The Fire Within Matters
Both Vama Veche and AfrikaBurn understand something ancient about human beings:
We need ritual.
At Vama, people gather around beach fires while guitars echo into the darkness. You sing songs you forgot you remembered. The sound of waves strikes the shore in the rhythm of your heartbeat.
At AfrikaBurn, massive art installations burn against the desert sky while thousands stand in silence watching months — sometimes years — of work vanish into flame. To an outsider it can seem absurd. Why build something beautiful only to destroy it?
But perhaps that is precisely why it matters.
Modern society obsesses over permanence. Saving. Archiving. Branding. Monetizing.
Yet some experiences become meaningful precisely because they disappear.
A sunrise over Vama Veche after dancing all night.
A wooden giant collapsing into sparks beneath the desert moon at Tankwa.
These moments resist ownership. You can only live them.
What Romanians and South Africans Understand
Romania and South Africa are wildly different countries, born from different histories and scars.

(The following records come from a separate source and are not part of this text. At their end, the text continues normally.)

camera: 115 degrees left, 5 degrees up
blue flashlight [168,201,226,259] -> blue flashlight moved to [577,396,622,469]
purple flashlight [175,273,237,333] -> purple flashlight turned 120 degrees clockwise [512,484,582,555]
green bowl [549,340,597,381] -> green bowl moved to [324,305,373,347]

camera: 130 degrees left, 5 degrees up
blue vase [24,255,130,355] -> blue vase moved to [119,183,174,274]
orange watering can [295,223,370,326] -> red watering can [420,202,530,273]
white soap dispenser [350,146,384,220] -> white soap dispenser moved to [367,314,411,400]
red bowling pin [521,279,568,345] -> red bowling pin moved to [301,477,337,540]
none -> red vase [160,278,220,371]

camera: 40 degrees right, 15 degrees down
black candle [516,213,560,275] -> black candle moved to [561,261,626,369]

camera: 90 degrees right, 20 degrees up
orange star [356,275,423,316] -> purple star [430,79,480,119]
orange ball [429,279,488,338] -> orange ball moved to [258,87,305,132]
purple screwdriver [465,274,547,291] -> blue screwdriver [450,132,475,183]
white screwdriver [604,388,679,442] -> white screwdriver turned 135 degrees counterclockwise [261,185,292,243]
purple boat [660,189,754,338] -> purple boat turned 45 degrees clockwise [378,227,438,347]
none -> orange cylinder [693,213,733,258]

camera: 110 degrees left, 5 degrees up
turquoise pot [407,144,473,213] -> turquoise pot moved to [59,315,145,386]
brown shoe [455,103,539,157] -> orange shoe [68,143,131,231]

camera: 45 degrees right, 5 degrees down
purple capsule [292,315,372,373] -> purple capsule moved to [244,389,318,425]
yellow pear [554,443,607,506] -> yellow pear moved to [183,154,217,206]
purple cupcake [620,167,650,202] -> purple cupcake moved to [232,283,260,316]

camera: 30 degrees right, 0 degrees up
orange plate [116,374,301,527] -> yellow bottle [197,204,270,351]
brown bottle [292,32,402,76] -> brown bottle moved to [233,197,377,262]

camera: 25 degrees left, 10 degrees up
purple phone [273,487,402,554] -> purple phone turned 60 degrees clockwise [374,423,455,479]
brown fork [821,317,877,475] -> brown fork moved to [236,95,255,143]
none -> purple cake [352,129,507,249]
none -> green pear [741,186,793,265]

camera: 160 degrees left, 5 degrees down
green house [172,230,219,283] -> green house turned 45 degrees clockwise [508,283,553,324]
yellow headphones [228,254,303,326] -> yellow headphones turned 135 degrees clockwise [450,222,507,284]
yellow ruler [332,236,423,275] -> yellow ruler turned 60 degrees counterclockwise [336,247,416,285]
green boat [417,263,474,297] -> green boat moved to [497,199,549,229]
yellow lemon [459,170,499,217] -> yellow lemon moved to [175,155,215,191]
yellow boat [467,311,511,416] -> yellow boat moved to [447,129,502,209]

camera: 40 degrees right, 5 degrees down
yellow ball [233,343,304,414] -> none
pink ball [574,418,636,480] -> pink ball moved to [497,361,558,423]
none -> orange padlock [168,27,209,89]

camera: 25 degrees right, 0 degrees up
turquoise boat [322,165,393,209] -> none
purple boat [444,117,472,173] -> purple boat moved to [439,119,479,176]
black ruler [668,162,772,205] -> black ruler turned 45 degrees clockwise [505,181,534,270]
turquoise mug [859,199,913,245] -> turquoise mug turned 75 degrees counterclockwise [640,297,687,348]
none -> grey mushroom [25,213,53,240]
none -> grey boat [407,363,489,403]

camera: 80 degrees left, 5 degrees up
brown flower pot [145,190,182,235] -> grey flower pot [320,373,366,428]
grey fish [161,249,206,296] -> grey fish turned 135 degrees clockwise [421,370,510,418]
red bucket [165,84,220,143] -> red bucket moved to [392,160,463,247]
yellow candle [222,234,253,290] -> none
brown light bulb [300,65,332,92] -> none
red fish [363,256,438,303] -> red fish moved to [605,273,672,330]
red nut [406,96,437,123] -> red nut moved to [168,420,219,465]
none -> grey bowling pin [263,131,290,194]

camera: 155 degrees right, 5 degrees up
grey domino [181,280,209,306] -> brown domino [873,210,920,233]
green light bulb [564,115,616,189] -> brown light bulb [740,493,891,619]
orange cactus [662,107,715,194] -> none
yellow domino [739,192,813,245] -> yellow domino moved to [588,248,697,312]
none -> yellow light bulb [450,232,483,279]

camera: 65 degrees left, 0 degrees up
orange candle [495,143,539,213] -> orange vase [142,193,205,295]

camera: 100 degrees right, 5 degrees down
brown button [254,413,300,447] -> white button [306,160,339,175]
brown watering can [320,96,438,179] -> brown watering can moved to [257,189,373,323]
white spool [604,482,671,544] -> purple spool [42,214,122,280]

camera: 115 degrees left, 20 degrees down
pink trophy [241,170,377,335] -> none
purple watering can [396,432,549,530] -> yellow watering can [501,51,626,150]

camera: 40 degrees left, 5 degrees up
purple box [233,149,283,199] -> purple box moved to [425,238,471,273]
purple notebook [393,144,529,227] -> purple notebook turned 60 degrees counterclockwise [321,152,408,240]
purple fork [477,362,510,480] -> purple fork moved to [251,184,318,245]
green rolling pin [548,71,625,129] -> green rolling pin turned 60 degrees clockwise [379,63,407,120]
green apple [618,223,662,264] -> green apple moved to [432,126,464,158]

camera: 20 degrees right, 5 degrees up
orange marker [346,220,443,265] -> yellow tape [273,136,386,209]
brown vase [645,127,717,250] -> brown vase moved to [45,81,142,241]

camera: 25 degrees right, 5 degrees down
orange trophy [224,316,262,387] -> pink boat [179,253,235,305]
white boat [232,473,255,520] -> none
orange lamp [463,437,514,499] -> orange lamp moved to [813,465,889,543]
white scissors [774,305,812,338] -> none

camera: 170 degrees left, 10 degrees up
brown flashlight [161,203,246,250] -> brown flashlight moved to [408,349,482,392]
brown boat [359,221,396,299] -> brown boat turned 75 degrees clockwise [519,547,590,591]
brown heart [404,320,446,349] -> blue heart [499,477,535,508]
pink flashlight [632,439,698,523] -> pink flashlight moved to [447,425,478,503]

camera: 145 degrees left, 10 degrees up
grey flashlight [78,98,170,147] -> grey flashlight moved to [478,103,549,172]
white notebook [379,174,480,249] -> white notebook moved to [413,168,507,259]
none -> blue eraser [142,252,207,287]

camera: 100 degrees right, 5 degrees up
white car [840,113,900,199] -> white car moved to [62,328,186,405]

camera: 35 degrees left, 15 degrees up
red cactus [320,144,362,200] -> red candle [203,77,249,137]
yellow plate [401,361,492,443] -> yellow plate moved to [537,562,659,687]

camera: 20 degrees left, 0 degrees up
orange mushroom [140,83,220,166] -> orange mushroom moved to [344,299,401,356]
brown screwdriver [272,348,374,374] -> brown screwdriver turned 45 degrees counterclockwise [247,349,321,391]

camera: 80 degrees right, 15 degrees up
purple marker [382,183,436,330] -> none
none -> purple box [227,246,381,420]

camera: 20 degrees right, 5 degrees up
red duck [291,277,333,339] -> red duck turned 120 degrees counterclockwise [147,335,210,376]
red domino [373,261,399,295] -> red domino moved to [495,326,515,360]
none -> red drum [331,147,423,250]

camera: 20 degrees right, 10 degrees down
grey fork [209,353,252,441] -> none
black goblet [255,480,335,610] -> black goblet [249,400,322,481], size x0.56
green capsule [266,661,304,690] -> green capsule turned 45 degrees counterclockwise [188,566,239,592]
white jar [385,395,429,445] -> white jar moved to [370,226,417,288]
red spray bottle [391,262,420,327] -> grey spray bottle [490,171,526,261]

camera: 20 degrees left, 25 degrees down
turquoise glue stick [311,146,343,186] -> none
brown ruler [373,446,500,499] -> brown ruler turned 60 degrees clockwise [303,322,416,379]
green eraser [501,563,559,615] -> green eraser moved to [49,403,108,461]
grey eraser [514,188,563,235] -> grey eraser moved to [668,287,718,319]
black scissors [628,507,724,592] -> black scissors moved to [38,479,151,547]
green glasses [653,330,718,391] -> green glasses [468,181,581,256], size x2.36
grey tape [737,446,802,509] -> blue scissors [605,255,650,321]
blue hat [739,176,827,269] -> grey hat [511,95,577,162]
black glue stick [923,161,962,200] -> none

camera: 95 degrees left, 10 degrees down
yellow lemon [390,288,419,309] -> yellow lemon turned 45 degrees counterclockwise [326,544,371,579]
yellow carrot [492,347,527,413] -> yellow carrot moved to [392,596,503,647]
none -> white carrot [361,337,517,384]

Yet both understand longing. Both understand survival.
In both cultures people created spaces where they briefly escape the systems.
In communist Romania, Vama Veche became a refuge for bohemians, rebels, artists, students, and wanderers searching for air beyond conformity.
In post-apartheid South Africa, AfrikaBurn became a place where self-expression and temporary community flourish beyond the ordinary architecture of race, class, and commerce.
Neither place is perfect. Both have changed. Both wrestle with commercialization and popularity.
But their essence endures because the need they answer is eternal. Human beings ache for places where they are allowed to become porous again.
Places where strangers smile at each other. Where music matters more than status. Where the stars are visible and part of daily life.
Places where people remember how to share without expecting return.

Perhaps That Is Why We Keep Returning
Every year people return to Vama Veche.
Every year people cross hundreds of kilometers of brutal Karoo road toward AfrikaBurn.
Something, there, reminds them they are alive.
The sea at Vama still whispers the same thing it whispered decades ago beneath communist skies.
Slow down.
Come closer.
Remember yourself.
And in the Tankwa desert, beneath fire and dust, AfrikaBurn asks another question entirely:
If we can build a kinder world for one week, in the middle of nowhere… why not elsewhere too?


Hi Patricia, this is an interesting article. I learned about this place at the Black Sea. I’ve heard about AfrikaBurn but not experienced it.
Vama Veche (The Old Border) was this unplugged zone before cellphones were enven invented. It was magical 🙂
The Burning Man that AfrikaBurn centers on is originally an American concept, I learned recently.